I have an input shape of 64x60x4 for reinforcement learning an agent to play Mario. The problem is, it seems very "if screen looks like this then do that", which isn't very good for this problem.
I want to add an LSTM layer after 3 conv2D layers in Keras (TensorFlow) but it complains that it expects 5 dimensions, but received 4. When I play with the layers, it then becomes 6 and 5.
So how do I get an LSTM layer into the following model with input_shape 64x60x4 (the 4 being the last 4 frames for helping learn acceleration and direction of objects):
image_input = Input(shape=input_shape)
out = Conv2D(filters=32, kernel_size=8, strides=(4, 4), padding=padding, activation='relu')(image_input)

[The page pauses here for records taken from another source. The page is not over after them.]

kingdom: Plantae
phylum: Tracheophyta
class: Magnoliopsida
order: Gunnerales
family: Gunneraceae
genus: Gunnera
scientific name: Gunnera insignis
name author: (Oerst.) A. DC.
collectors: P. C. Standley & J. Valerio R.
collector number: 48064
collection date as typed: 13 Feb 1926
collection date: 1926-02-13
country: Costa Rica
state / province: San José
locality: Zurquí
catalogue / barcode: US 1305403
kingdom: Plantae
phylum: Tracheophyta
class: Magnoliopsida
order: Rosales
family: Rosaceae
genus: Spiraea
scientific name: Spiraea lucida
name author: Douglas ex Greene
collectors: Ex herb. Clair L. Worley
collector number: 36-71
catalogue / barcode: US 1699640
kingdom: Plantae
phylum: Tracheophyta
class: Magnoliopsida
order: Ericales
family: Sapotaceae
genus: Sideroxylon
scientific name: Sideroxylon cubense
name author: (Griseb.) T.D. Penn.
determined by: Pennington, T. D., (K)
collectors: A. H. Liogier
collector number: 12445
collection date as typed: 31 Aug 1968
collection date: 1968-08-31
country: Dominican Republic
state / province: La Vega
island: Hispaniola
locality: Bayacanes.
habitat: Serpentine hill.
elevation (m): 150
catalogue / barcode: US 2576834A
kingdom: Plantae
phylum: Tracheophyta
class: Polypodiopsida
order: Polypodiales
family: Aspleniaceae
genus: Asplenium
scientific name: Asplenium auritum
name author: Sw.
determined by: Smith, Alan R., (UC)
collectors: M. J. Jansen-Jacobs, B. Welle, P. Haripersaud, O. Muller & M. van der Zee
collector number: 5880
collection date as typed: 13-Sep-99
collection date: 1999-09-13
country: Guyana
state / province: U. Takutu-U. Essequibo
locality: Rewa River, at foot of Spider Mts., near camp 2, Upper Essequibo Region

out = Conv2D(filters=64, kernel_size=4, strides=(2, 2), padding=padding, activation='relu')(out)
out = Conv2D(filters=64, kernel_size=4, strides=(1, 1), padding=padding, activation='relu')(out)
out = MaxPooling2D(pool_size=(2, 2))(out)
out = Flatten()(out)
out = Dense(256, activation='relu')(out)
### LSTM should go here ###
q_value = Dense(num_actions, activation='linear')(out)
Any other suggestions/pointers for this would be welcome.